Storing / Preserving:
Carrot roots should be firm, smooth, and bright in color. The deeper the orange-color, the more beta-carotene is present in the carrot. Avoid carrots that are excessively cracked as well as those that are limp or rubbery. In addition, if the carrots do not have their tops attached, look at the stem end and ensure that it is not darkly colored as this is also a sign of age. If the green tops are attached, they should be brightly colored, feathery and not wilted. Since the sugars are concentrated in the carrots' core, generally those with larger diameters will have a larger core and therefore be sweeter. Carrots are hardy vegetables that will keep longer than many others if stored properly. The trick to preserving the freshness of carrot roots is to minimize the amount of moisture they lose. To do this, make sure to store them in the coolest part of the refrigerator in a plastic bag or wrapped in a paper towel, which will reduce the amount of condensation that is able to form. They should be able to keep fresh for about two weeks. Carrots should also be stored away from apples, pears, potatoes and other fruits and vegetables that produce ethylene gas since it will cause them to become bitter. If you purchase carrot roots with attached green tops, the tops should be cut off before storing in the refrigerator since they will cause the carrots to wilt prematurely as they pull moisture from the roots.
Preparation / Use Suggestions:

Wash carrot roots and gently scrub them with a vegetable brush right before eating. Unless the carrots are old, thick or not grown organically, it is not necessary to peel them. If the stem end is green, it should be cut away as it will be bitter. Depending upon the recipe or your personal preference, carrots can be left whole or julienned, grated, shredded or sliced into sticks or rounds.

Carrots are delicious eaten raw or cooked. Beta-carotene is not destroyed by cooking; in fact, cooking breaks down the fiber, making this nutrient and carrots' sugars more available, thus also making them taste sweeter.
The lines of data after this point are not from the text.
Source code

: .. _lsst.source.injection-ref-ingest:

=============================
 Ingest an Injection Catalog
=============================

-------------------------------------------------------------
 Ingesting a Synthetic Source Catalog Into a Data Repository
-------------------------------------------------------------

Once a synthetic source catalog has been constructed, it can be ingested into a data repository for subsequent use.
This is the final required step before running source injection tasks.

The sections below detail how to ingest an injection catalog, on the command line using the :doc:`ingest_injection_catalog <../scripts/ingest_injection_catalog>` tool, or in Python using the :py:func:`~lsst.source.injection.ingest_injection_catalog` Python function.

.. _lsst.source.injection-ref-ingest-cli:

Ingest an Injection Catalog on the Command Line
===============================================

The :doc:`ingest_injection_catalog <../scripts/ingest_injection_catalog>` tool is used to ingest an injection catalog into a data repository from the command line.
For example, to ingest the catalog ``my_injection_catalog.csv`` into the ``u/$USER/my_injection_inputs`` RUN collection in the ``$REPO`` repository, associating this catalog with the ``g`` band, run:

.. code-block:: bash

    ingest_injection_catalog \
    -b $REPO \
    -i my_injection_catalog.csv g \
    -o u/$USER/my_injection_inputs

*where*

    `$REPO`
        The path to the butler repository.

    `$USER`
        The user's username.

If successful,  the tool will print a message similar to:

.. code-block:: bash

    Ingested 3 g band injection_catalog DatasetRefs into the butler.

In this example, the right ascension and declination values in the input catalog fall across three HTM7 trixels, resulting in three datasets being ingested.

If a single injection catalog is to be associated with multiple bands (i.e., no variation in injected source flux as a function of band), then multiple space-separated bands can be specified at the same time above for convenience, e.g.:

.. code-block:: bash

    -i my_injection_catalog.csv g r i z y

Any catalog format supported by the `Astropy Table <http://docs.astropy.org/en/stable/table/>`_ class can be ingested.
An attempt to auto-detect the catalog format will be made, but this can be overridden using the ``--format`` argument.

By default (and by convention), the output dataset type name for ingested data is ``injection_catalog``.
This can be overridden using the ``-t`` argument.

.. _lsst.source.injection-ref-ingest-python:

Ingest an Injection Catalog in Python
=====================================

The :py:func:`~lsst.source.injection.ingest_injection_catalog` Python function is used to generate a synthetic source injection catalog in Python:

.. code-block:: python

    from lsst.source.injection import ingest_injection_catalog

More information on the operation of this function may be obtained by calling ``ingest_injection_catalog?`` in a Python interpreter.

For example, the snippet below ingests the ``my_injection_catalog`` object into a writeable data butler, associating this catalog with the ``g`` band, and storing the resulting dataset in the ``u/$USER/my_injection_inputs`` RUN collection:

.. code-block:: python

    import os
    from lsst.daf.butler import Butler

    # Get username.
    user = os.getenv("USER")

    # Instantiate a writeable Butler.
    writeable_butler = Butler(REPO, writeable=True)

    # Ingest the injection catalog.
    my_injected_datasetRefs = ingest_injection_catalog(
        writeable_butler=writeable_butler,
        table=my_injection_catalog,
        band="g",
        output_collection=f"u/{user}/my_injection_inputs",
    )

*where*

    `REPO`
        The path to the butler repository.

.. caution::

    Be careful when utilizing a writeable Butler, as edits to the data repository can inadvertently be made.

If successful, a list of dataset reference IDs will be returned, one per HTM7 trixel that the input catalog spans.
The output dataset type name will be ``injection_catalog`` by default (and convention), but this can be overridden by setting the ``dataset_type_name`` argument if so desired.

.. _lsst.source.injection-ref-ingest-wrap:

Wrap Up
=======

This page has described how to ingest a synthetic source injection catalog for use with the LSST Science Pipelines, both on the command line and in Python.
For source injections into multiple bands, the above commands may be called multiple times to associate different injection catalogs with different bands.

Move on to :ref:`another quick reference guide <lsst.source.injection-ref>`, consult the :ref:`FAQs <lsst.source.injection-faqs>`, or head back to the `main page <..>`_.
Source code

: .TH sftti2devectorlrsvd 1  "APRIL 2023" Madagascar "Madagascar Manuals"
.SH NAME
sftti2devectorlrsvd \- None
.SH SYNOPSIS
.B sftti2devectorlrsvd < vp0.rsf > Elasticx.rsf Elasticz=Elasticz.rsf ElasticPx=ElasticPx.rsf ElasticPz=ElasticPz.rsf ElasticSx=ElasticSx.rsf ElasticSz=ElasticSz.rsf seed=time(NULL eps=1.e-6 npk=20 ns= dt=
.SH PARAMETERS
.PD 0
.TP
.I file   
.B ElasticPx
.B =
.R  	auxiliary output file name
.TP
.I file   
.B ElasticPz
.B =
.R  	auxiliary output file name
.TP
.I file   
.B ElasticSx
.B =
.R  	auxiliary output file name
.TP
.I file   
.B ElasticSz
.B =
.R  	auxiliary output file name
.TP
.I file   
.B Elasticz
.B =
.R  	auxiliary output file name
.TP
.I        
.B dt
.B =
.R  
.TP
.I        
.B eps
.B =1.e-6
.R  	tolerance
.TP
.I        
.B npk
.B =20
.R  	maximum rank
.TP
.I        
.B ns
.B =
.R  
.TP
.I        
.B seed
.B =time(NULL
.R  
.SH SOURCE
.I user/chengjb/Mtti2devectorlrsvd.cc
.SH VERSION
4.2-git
Take care not to overcook carrots, however, to ensure that they retain their maximum flavor and nutritional content.

A Few Quick Serving Ideas:
Shredded raw carrots and chopped carrot greens make great additions to salads.
Combine shredded carrots, beets and apples, and eat as a salad.
For quick, nutritious soup that can be served hot or cold, purée boiled carrots and potatoes in a blender or food processor, and add herbs and spices to taste.
Spiced carrot sticks are a flavorful variation on an old favorite at parties or at the dinner table. Soak carrot sticks in hot water spiced with cayenne, coriander seeds and salt. Allow to cool, drain and serve.
Combine freshly squeezed carrot juice with soymilk and bananas to make a nutrient-dense breakfast shake.